*Items:*

※ ※ ※

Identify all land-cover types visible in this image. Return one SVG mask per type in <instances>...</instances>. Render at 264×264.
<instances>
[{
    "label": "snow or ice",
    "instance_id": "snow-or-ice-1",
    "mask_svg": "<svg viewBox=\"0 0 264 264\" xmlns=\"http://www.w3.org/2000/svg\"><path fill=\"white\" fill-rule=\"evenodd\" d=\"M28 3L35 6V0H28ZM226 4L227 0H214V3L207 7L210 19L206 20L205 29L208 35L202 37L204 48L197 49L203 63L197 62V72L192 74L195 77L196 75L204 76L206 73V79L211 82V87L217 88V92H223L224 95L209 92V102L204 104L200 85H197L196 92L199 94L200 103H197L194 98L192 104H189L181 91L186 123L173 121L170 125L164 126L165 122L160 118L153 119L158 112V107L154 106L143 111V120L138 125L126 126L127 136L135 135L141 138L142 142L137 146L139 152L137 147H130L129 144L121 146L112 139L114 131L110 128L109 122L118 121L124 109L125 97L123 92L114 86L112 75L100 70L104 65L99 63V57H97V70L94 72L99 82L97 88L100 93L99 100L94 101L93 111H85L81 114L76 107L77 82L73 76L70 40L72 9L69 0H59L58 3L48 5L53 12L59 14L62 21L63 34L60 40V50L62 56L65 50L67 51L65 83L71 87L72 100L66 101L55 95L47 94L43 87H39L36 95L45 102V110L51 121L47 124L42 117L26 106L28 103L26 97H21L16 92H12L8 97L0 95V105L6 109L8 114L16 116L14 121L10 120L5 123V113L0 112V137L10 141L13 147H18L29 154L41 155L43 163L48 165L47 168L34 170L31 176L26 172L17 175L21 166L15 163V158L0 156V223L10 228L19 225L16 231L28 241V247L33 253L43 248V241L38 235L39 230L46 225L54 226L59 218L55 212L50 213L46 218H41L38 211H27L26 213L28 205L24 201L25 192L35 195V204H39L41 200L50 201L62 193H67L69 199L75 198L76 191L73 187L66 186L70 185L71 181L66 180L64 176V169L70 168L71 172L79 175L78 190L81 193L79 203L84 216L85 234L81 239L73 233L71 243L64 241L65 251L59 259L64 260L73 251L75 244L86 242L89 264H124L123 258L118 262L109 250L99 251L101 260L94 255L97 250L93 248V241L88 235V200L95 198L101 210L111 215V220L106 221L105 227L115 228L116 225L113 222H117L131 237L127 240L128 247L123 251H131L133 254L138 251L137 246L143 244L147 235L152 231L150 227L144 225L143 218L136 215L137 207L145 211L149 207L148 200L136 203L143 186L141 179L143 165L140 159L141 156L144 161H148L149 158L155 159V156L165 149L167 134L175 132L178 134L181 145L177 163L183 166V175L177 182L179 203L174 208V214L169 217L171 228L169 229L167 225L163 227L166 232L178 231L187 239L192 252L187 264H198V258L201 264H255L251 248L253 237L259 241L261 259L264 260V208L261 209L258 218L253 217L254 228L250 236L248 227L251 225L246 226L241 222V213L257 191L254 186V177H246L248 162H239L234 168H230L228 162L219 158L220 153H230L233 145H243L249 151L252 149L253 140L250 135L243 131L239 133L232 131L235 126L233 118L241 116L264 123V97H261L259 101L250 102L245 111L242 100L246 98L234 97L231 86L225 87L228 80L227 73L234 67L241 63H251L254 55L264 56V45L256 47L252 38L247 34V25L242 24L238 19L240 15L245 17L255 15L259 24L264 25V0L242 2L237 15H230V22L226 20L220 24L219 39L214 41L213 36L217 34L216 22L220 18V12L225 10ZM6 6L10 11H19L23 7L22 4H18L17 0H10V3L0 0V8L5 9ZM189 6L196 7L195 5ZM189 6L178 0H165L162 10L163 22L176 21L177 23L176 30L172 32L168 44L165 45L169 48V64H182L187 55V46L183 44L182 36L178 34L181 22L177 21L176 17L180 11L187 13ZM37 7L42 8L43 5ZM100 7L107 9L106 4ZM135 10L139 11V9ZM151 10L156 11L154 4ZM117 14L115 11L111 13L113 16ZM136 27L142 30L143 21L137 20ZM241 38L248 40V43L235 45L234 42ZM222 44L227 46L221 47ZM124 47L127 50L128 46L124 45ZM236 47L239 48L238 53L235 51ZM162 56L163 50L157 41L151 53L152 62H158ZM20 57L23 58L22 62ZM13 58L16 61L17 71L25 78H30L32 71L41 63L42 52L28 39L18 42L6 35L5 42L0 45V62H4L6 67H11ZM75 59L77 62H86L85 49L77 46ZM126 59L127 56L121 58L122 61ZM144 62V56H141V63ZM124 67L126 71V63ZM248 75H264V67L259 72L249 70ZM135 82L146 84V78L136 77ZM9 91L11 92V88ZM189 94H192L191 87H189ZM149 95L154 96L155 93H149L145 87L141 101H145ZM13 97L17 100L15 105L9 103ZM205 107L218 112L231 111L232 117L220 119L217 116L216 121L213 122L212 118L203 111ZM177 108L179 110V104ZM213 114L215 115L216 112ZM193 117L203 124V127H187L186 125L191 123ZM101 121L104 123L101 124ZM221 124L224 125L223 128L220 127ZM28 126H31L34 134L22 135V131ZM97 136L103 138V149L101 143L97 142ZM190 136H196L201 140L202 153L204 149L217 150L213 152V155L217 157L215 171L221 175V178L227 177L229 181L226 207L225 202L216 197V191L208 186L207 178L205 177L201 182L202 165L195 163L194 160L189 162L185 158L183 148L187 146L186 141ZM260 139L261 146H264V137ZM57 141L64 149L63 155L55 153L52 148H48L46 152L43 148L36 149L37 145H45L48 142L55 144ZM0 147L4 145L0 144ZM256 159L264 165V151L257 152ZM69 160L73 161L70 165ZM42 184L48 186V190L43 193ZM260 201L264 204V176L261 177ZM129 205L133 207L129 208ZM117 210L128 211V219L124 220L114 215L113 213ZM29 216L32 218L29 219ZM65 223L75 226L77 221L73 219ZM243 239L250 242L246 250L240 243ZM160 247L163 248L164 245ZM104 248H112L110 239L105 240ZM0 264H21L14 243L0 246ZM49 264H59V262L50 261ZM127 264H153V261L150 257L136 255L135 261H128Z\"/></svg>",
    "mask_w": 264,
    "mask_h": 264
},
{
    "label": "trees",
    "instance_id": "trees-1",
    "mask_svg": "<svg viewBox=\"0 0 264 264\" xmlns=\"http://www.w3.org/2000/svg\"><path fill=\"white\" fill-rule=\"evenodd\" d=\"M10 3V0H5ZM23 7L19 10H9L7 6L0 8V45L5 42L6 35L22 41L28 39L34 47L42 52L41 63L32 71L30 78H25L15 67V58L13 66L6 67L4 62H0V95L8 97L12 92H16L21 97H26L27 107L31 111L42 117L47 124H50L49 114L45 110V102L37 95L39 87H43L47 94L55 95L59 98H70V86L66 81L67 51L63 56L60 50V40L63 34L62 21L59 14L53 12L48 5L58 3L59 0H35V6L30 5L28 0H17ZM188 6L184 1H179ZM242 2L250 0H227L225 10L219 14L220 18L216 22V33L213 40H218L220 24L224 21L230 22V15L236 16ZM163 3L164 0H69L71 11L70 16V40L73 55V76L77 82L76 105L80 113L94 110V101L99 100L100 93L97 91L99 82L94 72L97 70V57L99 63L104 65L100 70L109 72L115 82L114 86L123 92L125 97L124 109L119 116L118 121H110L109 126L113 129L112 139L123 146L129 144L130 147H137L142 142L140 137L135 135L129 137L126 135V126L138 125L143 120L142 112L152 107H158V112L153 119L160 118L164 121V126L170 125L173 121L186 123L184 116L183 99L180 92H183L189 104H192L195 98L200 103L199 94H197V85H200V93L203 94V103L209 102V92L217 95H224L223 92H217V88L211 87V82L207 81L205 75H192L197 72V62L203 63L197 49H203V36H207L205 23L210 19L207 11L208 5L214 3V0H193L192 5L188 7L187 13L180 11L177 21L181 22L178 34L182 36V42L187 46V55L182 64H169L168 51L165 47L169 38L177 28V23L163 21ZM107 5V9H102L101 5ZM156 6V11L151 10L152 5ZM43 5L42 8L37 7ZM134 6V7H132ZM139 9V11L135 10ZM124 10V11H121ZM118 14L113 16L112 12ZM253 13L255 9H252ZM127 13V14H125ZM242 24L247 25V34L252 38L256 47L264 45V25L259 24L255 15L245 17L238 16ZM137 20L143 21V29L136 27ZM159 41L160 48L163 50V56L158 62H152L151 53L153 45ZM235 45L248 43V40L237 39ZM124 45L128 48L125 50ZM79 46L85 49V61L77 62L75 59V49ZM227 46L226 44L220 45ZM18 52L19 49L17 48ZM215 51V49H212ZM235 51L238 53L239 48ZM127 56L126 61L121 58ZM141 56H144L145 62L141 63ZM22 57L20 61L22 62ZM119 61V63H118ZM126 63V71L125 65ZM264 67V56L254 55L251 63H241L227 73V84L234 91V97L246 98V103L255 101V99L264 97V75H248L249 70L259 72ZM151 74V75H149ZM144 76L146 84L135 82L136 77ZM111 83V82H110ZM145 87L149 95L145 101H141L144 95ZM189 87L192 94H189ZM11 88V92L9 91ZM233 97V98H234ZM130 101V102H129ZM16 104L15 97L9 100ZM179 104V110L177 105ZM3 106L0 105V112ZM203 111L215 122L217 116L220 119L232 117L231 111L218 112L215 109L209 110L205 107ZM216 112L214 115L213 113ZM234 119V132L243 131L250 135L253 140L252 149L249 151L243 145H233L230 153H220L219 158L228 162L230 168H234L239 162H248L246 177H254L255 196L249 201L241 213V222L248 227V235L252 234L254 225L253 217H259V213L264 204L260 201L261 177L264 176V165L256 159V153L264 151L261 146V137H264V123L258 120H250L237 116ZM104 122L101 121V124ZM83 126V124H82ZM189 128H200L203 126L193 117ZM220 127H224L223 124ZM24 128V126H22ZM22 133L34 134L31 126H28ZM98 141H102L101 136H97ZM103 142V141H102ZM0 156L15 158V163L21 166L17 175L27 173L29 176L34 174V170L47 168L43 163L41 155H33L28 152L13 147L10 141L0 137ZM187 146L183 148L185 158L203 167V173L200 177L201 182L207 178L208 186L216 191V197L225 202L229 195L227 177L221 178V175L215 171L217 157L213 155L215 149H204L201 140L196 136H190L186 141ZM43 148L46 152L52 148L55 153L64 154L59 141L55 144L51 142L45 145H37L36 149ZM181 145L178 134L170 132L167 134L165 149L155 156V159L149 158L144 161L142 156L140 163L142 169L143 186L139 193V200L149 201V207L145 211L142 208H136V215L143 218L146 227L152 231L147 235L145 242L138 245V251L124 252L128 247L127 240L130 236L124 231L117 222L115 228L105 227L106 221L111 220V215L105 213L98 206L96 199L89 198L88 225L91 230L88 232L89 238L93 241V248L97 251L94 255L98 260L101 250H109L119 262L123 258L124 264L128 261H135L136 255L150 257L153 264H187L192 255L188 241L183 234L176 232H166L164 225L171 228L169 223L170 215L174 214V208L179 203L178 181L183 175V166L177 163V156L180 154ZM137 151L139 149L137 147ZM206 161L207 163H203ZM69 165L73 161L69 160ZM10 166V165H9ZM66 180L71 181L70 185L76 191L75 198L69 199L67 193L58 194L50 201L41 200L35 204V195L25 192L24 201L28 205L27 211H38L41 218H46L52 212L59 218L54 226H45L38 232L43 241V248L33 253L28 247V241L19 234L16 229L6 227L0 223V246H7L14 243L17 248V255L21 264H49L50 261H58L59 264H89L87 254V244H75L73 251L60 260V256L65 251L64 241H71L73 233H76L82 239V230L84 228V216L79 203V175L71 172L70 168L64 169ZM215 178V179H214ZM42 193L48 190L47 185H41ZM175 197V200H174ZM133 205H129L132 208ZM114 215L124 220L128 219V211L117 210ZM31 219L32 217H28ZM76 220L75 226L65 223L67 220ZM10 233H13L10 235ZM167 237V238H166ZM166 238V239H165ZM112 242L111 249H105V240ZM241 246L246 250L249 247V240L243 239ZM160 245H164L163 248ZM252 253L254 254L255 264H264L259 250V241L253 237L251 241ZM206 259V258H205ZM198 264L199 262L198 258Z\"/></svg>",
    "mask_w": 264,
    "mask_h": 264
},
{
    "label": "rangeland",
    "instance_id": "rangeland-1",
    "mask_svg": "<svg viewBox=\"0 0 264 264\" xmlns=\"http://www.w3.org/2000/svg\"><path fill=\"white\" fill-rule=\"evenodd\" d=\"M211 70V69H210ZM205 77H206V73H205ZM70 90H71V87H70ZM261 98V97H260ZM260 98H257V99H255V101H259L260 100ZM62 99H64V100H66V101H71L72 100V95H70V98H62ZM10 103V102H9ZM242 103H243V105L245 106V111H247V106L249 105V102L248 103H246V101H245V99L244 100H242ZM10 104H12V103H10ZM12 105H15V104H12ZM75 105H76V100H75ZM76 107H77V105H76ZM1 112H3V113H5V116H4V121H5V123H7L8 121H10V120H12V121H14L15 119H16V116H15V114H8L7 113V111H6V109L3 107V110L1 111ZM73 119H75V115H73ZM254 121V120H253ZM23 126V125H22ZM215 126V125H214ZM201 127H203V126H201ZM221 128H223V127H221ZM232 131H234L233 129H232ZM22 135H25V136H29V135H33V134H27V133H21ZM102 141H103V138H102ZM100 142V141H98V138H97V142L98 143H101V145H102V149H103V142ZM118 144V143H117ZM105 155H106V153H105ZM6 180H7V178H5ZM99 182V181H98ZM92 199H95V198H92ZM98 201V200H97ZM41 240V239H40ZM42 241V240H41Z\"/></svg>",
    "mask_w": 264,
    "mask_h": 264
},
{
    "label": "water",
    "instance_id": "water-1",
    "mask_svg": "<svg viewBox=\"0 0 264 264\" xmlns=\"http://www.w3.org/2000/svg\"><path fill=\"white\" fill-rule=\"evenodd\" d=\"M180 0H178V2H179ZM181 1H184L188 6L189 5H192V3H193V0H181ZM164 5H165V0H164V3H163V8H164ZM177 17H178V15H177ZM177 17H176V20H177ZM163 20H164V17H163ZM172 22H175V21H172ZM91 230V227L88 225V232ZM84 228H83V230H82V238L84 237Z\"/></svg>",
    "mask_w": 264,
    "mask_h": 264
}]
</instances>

※ ※ ※

*What is required:*
List every line of the records that contains the string "instances", treating uppercase and lowercase as different.

*Solution:*
Identify all land-cover types visible in this image. Return one SVG mask per type in <instances>...</instances>. Render at 264×264.
<instances>
</instances>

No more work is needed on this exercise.